OP, this is the main (yet often under-appreciated) benefit of a power meter: the ability to quantify your training load. Each day's workout produces a certain training stress called training stress score (TSS). There's your chronic training load (or CTL, defined to be the moving exponential average of TSS of a long period, usually last 42days) and acute training load (or ATL, the moving exponential average of TSS of short period, usually last 7 days). If you are not mathematically inclined, the CTL basically changes very slowly as the stress of previous training counts more than the stress from your latest, while the opposite is true for ATL. You want to ramp your CTL at a steady, yet not too rapid fashion. Furthermore, there's something called training stress balance, which is CTL-ATL. Once this value gets too negative, people either overreach, overtrain, burn out, or get sick.

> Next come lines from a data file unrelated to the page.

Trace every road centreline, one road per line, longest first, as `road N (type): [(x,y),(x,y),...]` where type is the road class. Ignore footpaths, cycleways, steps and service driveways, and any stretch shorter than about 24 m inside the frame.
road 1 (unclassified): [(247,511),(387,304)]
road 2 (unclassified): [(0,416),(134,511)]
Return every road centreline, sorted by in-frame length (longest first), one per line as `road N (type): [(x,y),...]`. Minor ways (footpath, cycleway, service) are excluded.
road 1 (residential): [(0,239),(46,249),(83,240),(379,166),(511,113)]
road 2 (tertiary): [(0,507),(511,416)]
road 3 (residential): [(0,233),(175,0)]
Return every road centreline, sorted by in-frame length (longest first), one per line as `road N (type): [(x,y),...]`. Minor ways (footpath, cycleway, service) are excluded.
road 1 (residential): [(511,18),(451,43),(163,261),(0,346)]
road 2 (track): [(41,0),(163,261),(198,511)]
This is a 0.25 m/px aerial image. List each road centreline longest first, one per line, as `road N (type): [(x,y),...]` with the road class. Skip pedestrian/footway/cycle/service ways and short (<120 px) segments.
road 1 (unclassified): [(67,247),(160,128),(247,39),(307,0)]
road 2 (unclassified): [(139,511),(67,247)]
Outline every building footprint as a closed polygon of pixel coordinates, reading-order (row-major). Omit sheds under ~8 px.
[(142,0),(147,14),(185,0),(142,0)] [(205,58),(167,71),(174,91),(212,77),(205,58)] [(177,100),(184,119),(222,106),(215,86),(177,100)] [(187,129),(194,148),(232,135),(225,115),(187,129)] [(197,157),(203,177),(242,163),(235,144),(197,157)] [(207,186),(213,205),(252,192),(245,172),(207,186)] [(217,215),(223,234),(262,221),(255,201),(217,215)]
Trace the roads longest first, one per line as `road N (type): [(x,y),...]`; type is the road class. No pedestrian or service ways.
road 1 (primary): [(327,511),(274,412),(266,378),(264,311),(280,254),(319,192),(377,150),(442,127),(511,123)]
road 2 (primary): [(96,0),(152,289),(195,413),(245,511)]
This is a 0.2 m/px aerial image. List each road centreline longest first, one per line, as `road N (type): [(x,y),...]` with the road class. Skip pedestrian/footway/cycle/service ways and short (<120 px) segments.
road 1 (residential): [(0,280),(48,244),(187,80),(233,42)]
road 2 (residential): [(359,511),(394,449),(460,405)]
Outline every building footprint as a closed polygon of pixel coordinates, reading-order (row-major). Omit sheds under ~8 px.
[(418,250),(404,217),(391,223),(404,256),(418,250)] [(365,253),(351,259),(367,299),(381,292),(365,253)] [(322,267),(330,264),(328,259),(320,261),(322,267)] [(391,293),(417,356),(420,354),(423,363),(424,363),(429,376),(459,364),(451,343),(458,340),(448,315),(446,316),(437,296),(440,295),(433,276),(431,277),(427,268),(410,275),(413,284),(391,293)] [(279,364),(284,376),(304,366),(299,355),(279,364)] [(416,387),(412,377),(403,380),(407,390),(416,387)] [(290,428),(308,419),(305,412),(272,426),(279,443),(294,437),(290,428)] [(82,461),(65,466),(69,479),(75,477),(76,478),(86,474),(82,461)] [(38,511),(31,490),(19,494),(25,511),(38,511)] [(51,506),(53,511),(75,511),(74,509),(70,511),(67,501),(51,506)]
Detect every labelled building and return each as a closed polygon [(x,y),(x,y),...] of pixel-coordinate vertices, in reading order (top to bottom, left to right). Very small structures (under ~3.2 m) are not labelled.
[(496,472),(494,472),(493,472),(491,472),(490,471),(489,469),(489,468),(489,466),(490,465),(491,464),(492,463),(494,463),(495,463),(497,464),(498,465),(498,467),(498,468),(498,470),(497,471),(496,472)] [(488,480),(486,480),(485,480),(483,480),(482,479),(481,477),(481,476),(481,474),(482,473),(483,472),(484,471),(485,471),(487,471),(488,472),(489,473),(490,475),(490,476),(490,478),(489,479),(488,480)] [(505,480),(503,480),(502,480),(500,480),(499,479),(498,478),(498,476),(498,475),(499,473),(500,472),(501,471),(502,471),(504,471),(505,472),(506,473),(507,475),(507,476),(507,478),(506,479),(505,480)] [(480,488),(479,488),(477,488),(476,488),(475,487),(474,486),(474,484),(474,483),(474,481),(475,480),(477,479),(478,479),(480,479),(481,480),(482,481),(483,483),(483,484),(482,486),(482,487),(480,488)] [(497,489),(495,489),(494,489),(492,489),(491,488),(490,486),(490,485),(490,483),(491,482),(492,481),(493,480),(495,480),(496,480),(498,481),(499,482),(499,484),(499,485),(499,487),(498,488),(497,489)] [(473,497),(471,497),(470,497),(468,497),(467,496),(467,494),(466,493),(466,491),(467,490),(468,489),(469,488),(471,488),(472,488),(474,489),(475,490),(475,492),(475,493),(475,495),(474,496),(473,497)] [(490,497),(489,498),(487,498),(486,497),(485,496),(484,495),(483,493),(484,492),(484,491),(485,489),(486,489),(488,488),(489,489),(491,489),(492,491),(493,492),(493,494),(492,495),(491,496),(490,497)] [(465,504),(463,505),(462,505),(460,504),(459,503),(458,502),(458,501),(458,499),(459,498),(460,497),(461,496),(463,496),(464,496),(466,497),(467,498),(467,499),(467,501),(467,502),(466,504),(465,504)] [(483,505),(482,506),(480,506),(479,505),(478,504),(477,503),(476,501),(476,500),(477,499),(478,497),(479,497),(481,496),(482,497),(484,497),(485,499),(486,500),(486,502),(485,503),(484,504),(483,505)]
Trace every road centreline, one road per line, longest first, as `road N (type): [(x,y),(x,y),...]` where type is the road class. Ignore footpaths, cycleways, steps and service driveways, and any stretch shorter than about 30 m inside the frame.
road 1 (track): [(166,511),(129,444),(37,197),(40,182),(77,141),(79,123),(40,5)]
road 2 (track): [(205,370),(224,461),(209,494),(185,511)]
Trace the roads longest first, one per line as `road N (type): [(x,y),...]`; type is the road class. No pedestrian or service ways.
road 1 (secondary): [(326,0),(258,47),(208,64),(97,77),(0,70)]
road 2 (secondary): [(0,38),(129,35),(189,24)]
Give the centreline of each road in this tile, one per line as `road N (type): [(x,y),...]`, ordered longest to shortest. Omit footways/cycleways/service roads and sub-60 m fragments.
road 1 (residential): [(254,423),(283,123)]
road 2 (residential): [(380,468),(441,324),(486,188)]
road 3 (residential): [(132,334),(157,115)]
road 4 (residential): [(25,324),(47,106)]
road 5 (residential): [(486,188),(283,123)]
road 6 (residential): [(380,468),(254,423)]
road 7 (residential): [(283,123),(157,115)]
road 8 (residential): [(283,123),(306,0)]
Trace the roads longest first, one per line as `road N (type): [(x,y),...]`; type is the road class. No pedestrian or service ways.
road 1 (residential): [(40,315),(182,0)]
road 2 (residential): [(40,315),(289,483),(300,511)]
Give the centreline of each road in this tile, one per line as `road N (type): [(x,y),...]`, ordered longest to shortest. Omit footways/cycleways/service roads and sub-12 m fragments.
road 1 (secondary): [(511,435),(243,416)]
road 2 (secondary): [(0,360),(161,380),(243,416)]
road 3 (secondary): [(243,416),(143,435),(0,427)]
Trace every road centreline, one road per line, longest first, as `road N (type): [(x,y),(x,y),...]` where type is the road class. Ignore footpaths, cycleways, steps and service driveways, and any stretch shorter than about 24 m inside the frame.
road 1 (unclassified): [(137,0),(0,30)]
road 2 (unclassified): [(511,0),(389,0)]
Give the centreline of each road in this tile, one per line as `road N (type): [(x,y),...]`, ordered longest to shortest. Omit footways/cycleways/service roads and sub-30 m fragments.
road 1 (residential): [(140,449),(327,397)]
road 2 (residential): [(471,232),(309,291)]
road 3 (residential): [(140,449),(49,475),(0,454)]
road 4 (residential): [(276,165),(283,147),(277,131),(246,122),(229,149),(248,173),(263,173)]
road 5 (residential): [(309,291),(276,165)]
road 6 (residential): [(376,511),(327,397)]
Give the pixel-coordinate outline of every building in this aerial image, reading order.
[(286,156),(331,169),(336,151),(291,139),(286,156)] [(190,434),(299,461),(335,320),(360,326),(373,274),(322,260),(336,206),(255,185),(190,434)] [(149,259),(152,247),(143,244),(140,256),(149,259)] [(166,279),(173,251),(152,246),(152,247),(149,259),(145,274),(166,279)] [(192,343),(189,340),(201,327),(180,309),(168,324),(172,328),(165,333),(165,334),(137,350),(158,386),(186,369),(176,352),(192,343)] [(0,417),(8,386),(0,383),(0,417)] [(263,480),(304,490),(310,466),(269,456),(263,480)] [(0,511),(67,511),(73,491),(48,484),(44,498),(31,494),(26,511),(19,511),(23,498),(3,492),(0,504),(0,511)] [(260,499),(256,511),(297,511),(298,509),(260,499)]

So without knowing how much you were training (which given your access to a PM, should be quantified using the terms above), none of us can help you judge these things. For most of us, 28 hours of base represents such a sudden rise in ATL (remember, CTL ramps slowly) that it would mean the TSB dips way low, causing burnouts, illness, or both. Not to beat a dead horse, but this is why when you mentioned you use a PM, i suggested you get that book. Using info from the book, you soon realize that there's a typical TSS associated with each type of workouts, and there are calculators out there (Wattage Forum) that will allow you to plan your weekly training load and see how your CTL and TSB change, thus allowing you to structure your training to you can put in the most amount of work possible without burning out.